__Exercise goal__:
After removing every image, reproduce the data exactly as it appears.

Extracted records

--------

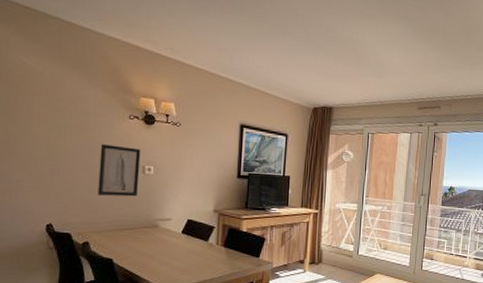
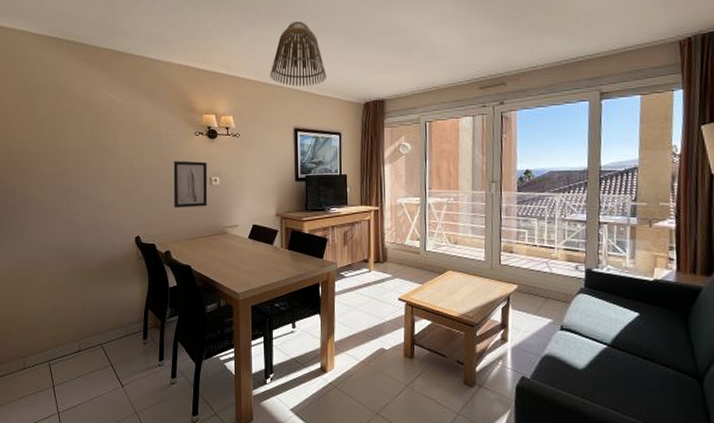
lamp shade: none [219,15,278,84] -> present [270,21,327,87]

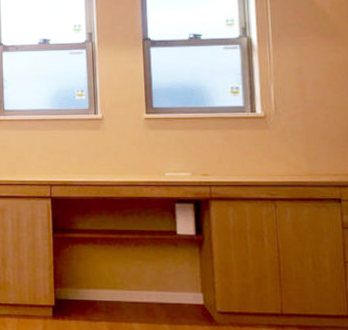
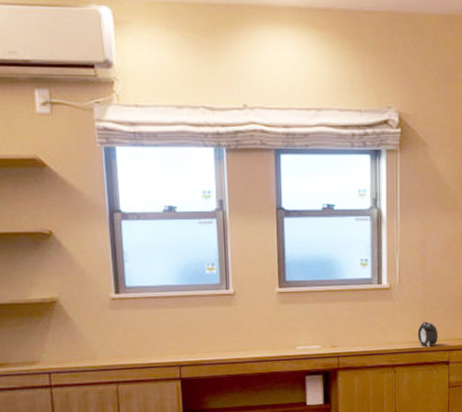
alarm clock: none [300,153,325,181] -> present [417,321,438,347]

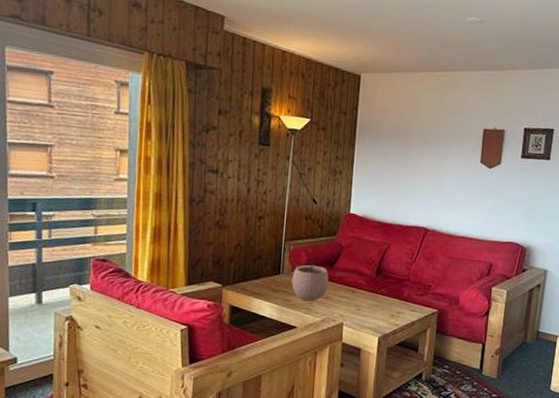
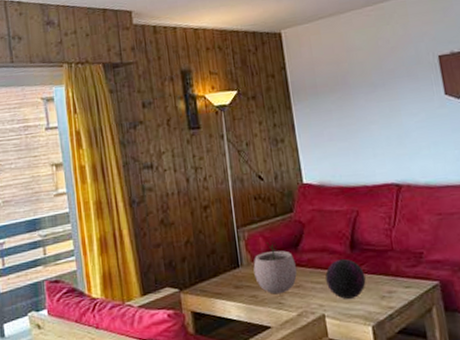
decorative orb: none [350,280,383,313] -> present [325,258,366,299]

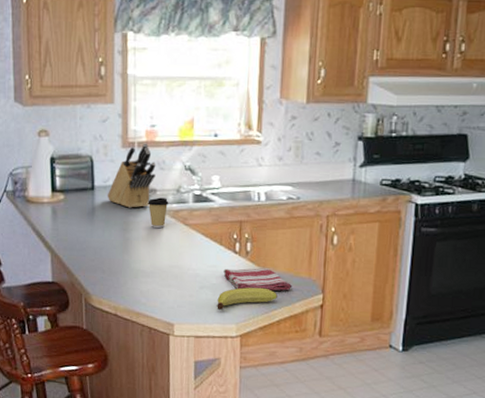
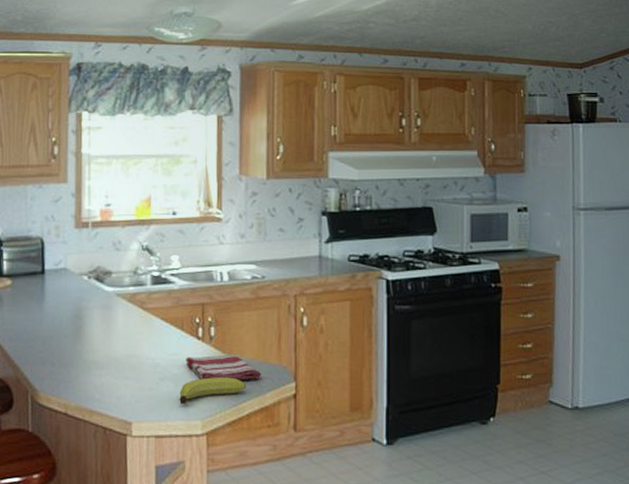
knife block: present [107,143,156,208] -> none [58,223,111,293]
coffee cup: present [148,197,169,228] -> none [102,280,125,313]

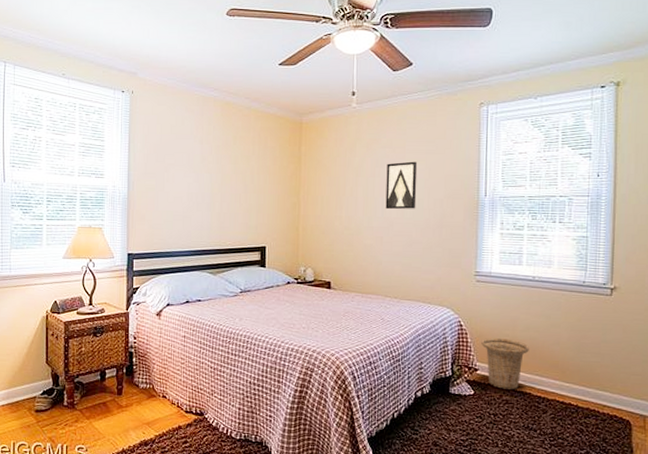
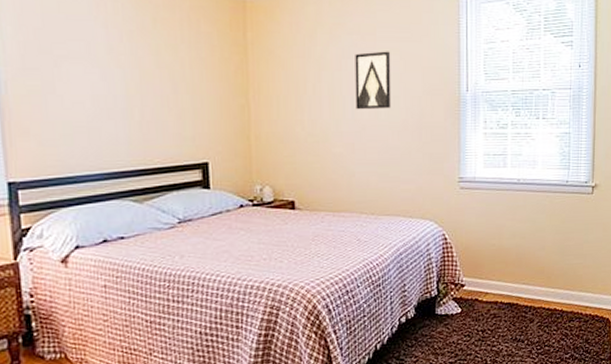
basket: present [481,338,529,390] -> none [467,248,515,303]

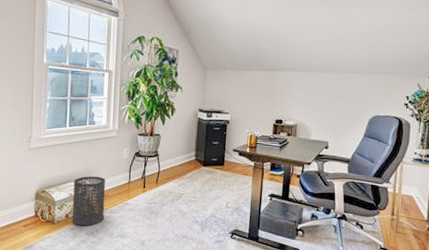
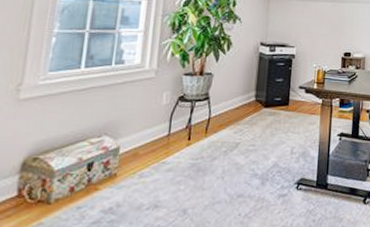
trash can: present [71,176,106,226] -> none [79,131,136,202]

--------

__Response for this exercise__:
lamp shade: none [219,15,278,84] -> present [270,21,327,87]

alarm clock: none [300,153,325,181] -> present [417,321,438,347]

decorative orb: none [350,280,383,313] -> present [325,258,366,299]

knife block: present [107,143,156,208] -> none [58,223,111,293]
coffee cup: present [148,197,169,228] -> none [102,280,125,313]

basket: present [481,338,529,390] -> none [467,248,515,303]

trash can: present [71,176,106,226] -> none [79,131,136,202]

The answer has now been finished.